9. Given a scale defined by its intervals (I1, I2, I3,..., In) and tonic note frequency F, give an algorithm (in pseudocode!) that produces the sequence of (n+1) note frequencies in the actual scale. That is, you have two input parameters: the start note and the sequence of intervals (in a list, say). You want to output the sequence of note frequencies in the appropriate scale.

Finally, let's talk about this Minuet and Trio business. What is a Minuet and Trio? It is a musical piece that is often the third movement of the Classical sonata cycle. Both the Minuet and Trio follow a specific rhythm and form, and they are usually combined by first playing the Minuet, then playing the Trio, then the Minuet once more. You can listen to a very nice Minuet and Trio here.

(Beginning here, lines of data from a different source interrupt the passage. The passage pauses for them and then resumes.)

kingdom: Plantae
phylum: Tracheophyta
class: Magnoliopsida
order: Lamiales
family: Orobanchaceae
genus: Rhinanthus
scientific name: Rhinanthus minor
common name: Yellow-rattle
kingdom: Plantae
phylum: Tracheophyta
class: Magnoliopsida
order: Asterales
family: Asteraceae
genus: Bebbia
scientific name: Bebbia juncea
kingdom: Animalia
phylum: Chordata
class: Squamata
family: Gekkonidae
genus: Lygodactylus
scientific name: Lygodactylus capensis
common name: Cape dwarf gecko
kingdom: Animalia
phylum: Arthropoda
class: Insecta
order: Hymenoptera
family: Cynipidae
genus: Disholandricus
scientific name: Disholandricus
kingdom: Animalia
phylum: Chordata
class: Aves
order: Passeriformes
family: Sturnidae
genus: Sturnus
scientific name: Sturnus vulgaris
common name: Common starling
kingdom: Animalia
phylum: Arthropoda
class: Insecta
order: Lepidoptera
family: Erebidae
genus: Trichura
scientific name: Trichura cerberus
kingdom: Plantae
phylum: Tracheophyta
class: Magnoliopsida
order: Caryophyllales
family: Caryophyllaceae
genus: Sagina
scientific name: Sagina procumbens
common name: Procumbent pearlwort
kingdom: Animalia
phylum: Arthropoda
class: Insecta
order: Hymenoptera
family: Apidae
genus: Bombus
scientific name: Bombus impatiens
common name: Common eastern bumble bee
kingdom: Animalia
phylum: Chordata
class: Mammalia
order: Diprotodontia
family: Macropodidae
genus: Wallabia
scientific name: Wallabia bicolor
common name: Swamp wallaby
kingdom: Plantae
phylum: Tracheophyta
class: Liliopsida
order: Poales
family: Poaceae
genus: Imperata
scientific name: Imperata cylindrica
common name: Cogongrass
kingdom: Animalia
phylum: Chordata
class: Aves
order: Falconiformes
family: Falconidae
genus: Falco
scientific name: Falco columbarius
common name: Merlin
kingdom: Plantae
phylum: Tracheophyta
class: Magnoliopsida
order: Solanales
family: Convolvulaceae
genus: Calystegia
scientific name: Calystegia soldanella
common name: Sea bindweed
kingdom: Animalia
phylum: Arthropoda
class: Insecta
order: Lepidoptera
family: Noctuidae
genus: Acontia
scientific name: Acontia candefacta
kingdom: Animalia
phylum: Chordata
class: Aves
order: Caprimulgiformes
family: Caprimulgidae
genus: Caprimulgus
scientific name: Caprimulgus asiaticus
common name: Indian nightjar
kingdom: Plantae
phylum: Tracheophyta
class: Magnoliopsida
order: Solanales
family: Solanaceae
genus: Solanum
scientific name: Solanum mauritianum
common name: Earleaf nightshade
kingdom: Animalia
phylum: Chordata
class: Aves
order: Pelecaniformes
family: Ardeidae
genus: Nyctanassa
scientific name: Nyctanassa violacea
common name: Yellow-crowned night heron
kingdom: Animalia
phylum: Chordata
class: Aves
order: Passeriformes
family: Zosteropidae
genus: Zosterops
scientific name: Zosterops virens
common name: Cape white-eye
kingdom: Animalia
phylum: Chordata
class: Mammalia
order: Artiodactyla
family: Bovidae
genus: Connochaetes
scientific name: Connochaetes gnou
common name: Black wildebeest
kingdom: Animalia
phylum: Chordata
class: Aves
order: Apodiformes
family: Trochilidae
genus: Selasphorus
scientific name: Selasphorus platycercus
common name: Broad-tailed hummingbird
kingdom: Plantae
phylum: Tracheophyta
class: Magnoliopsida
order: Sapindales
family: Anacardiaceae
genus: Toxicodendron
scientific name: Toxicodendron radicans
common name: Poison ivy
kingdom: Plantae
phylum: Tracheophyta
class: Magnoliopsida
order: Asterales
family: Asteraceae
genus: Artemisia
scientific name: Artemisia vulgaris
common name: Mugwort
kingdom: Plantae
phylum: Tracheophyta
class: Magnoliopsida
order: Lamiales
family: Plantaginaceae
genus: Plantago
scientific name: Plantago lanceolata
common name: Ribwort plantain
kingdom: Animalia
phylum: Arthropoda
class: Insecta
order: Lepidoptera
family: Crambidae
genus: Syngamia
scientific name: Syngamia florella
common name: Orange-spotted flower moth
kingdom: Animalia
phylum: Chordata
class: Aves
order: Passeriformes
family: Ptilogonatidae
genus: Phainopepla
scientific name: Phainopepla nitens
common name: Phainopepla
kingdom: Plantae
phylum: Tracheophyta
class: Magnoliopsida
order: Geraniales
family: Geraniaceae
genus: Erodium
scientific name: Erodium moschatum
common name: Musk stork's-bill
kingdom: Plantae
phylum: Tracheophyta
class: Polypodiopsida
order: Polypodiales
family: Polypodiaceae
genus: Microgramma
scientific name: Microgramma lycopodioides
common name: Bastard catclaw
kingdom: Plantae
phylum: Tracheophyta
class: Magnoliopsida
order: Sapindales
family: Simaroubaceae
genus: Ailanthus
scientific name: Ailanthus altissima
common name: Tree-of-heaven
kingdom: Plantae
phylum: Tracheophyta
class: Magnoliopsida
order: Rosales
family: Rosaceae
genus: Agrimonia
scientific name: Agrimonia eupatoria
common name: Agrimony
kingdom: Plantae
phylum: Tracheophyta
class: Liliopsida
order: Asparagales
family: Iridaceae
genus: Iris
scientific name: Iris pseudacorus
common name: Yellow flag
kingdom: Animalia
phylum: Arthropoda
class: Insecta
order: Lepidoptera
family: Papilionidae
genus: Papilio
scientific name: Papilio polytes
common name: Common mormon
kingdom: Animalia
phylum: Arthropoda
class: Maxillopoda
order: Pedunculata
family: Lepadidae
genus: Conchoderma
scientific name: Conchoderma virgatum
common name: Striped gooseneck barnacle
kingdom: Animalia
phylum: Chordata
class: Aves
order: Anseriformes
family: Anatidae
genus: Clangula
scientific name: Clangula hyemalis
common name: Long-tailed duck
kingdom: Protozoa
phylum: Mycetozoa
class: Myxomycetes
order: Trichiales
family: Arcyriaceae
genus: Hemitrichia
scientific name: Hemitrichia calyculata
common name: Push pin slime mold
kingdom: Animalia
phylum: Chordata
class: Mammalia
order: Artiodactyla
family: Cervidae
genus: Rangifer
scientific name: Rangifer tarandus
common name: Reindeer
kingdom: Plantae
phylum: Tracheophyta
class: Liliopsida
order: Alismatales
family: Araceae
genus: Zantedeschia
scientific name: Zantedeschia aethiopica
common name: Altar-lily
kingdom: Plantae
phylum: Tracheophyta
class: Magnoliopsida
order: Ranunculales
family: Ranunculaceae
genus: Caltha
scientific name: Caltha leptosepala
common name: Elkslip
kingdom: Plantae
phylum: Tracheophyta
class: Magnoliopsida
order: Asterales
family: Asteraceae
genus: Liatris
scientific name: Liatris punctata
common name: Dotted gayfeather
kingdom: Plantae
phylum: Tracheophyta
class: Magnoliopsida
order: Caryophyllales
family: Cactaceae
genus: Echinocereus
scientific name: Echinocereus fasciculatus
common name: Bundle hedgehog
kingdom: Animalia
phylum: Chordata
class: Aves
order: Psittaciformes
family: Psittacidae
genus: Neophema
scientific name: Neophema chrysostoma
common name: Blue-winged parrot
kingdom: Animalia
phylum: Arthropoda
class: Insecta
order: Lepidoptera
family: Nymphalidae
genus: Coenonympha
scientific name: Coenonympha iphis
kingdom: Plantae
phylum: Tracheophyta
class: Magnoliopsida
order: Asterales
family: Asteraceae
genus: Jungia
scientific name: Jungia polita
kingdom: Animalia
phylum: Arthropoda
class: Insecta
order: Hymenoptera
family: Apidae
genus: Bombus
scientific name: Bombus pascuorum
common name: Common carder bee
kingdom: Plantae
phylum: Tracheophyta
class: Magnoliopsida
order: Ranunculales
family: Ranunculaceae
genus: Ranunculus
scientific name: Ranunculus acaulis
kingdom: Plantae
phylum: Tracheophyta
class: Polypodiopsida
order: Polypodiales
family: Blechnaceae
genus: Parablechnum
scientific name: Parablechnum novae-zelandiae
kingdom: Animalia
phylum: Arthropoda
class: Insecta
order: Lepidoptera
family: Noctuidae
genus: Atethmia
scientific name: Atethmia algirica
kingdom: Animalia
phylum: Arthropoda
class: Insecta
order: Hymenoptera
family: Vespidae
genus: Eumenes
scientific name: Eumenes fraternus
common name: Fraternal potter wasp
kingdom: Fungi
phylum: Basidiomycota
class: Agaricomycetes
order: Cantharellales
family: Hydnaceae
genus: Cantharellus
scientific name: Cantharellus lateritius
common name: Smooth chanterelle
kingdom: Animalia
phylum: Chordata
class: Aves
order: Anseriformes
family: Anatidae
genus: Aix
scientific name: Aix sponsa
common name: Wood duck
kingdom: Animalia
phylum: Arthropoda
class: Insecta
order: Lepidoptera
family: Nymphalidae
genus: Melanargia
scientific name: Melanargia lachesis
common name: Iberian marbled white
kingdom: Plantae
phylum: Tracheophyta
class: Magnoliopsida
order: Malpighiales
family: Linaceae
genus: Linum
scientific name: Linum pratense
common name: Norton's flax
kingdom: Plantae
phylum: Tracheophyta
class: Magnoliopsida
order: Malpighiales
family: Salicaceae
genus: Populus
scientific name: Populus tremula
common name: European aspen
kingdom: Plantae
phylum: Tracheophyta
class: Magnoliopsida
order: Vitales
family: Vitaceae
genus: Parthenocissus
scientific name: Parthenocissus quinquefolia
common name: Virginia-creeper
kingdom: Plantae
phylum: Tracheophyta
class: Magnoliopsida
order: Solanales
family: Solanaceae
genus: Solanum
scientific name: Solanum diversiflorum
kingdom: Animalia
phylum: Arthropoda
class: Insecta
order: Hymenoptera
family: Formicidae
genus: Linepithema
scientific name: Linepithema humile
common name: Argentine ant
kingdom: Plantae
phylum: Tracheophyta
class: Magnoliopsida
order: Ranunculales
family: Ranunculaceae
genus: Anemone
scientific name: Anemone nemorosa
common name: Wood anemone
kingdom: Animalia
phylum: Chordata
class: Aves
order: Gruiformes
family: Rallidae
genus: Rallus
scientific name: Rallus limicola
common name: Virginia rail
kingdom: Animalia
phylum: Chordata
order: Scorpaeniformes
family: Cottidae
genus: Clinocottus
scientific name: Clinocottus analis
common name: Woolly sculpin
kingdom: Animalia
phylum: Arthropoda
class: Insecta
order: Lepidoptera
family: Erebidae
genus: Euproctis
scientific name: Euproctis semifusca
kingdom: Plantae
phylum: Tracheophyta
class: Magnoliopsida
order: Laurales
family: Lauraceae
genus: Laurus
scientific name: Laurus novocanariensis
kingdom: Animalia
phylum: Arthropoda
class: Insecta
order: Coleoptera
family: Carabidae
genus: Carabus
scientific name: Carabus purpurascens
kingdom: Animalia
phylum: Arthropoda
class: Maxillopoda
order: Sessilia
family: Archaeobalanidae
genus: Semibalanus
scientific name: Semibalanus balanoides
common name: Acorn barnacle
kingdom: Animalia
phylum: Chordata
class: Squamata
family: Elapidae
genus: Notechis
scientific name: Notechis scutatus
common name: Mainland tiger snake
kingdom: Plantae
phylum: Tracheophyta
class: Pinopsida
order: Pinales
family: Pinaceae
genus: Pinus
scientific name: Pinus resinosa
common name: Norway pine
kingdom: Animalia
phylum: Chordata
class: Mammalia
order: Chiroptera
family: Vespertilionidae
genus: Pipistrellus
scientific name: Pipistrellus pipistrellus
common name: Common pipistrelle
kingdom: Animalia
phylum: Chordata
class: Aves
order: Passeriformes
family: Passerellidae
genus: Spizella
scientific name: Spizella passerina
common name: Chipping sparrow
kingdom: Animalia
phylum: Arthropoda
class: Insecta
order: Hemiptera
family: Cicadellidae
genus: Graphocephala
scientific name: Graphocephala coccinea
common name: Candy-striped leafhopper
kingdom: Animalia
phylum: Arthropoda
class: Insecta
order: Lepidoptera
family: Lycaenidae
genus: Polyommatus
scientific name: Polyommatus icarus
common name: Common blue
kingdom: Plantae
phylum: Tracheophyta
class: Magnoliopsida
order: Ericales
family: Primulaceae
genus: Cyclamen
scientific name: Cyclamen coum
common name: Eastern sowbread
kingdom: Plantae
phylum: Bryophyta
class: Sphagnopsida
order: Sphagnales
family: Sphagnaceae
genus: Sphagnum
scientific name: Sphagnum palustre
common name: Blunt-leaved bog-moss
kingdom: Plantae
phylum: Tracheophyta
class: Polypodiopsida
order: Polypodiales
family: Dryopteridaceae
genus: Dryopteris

You'll be generating a Minuet and Trio based on a random algorithm developed by Mr. Mozart himself. Your Minuet will contain 16 measures (musical snippets), as will your Trio. For each of the 16 measures in the Minuet, you will randomly generate a number between 0 and 10 (inclusive); you will use this number to pick a specific music snippet from the following table (there are 176 total snippets). That is, for each column in the table below, you will randomly pick a row, and use whichever measure is that (column, row) entry. For example, if I generate the 16 random numbers (1, 2, 3, 4, 5, 6, 7, 8, 9, 10, 0, 1, 2, 3, 4, 5) for the Minuet, then I will select the snippets (32, 95, 113, 45, 154, 133, 169, 123, 102, 20, 26, 56, 73, 160, 1, 151) from the Minuet table. Here is such a randomly generated Minuet and Trio. For the Trio, you do the same thing except your random number is between 0 and 5, inclusive.

Minuet Measures

0 1 2 3 4 5 6 7 8 9 10 11 12 13 14 15
0 96 22 141 41 105 122 11 30 70 121 26 9 112 49 109 14
1 32 6 128 63 146 46 134 81 117 39 126 56 174 18 116 83
2 69 95 158 13 153 55 110 24 66 139 15 132 73 58 145 79
3 40 17 113 85 161 2 159 100 90 176 7 34 67 160 52 170
4 148 74 163 45 80 97 36 107 25 143 64 125 76 136 1 93
5 104 157 27 167 154 68 118 91 138 71 150 29 101 162 23 151
6 152 60 171 53 99 133 21 127 16 155 57 175 43 168 89 172
7 119 84 114 50 140 86 169 94 120 88 48 166 51 115 72 111
8 98 142 42 156 75 129 62 123 65 77 19 82 137 38 149 8
9 3 87 165 61 135 47 147 33 102 4 31 164 144 59 173 78
10 54 130 10 103 28 37 106 5 35 20 108 92 12 124 44 131

Trio Measures

16 17 18 19 20 21 22 23 24 25 26 27 28 29 30 31
0 72 6 59 25 81 41 89 13 36 5 46 79 30 95 19 66
1 56 82 42 74 14 7 26 71 76 20 64 84 8 35 47 88
2 75 39 54 1 65 43 15 80 9 34 93 48 69 58 90 21
3 40 73 16 68 29 55 2 61 22 67 49 77 57 87 33 10
4 83 3 28 53 37 17 44 70 63 85 32 96 12 23 50 91
5 18 45 62 38 4 27 52 94 11 92 24 86 51 60 78 31

10. Write Python code that generates a Minuet and Trio by implementing the algorithm above. You may assume that the Minuet and Trio tables are stored in two-dimensional lists mTable and tTable of sizes 11x16 and 6x16, respectively. You may assume for now that there is a function concatenate that takes in a music snippet and adds it to the end of the current piece of music.

Honor Code

If you followed the Honor Code in this assignment, write the following sentence attesting to the fact at the top of your homework.

I affirm that I have adhered to the Honor Code in this assignment.